Create a Pipeline From a Template​

  1. Log in to Haystack Enterprise Platform and go to Pipeline Templates.
    There are templates available for various tasks. They work out of the box or you can use them as a starting point for your pipeline.

  2. Find a template that best matches your use case, hover over it, and click Use Template.

    The template selection process shown, first you click on a template group, then you choose Use template on the template card.
  3. Give your pipeline a name and click Create Pipeline. You're redirected to Pipeline Builder, where you can view and edit your pipeline. Make sure you choose an index for your pipeline on the document store card.

  4. Depending on what you want to do:

    1. To test your pipeline, deploy it first. Click Deploy in the upper right corner, wait until it's deployed, and then test your pipeline in Playground.
    2. To edit your pipeline, see Step 5 in Create a pipeline from an empty file.

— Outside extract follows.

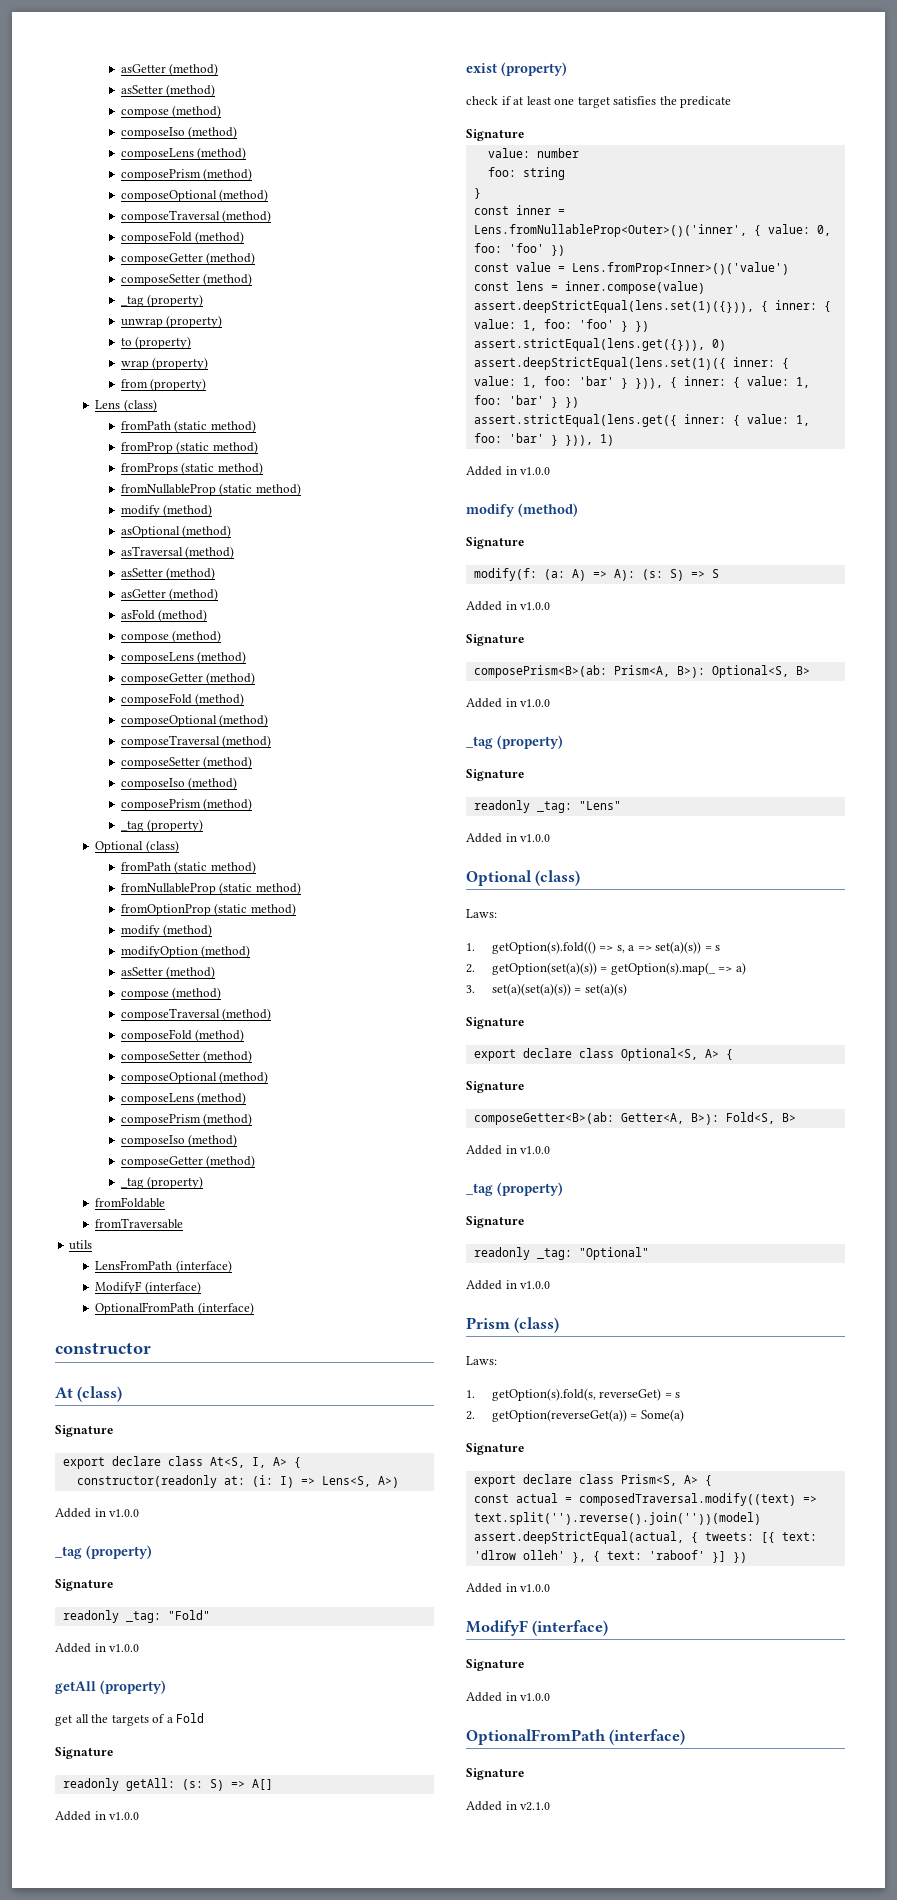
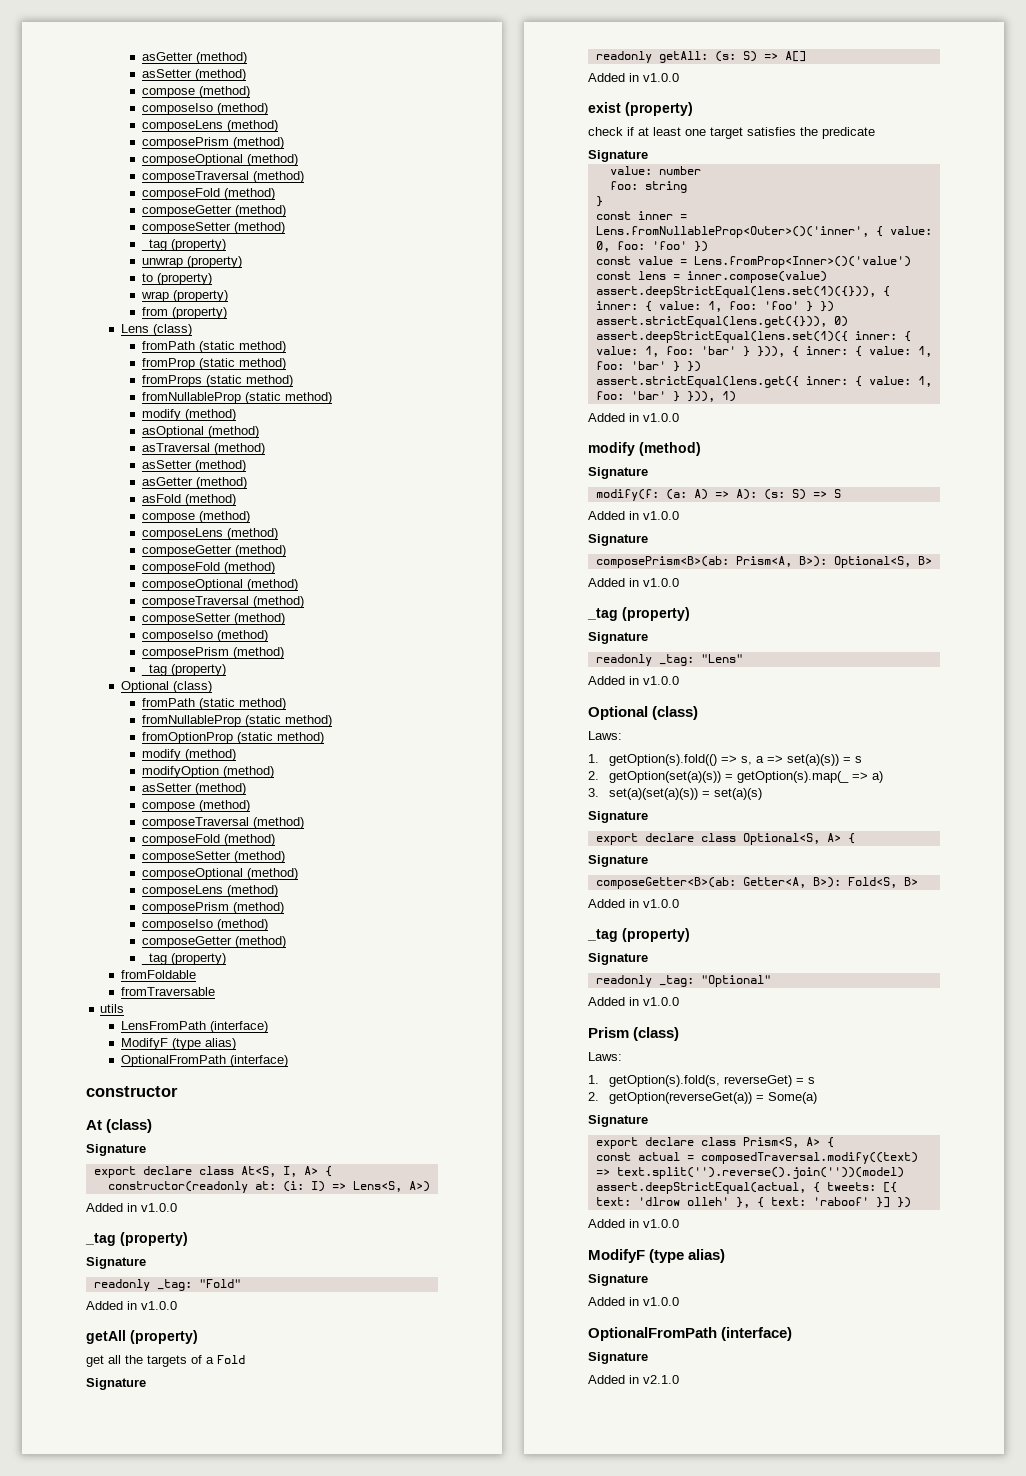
[144,1281,201,1294] (interface) -> [172,1038,237,1050] (type alias)
[532,1620,609,1636] (interface) -> [649,1249,726,1263] (type alias)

Create a Pipeline From an Empty File​

  1. Log in to Haystack Enterprise Platform and go to Pipeline Templates.
  2. In the top right corner, click Create empty pipeline.
  3. Give your pipeline a name and click Create Pipeline.
    You're redirected to Pipeline Builder.
  4. Add the inputs for your pipeline. Query pipelines must start with the Input component.
  5. Add components from the components library and define their connections.
  6. To give your pipeline access to files from a Haystack Platform workspace, add Retrievers with a matching Document Store. For example, to use OpenSearchDocumentStore, add OpenSearchEmbeddingRetriever or OpenSearchBM25Retriever to your pipeline and connect them to the OpenSearchDocumentStore. Choose the index for the document store.
  7. Add the Output component as the last component in your pipeline and connect it to the component generating answers (in LLM-based pipelines, this is DeepsetAnswerBuilder). Optionally, connect the documents output to it if you want them included in the pipeline's output.
  8. Save your pipeline.

What To Do Next​

  • To use your pipeline, deploy it. Click Deploy in the top right corner of Pipeline Builder.
  • To test your pipeline, wait until it's indexed and then go to Playground. Make sure your pipeline is selected, and type your query.
  • To view pipeline details, such as statistics, feedback, or logs, click the pipeline name. This opens the Pipeline Details page.
  • To let others test your pipeline, share your pipeline prototype.
  • If your pipeline contains components that work better on a GPU, turn on GPU acceleration. For details, see Enable GPU Acceleration for Pipelines.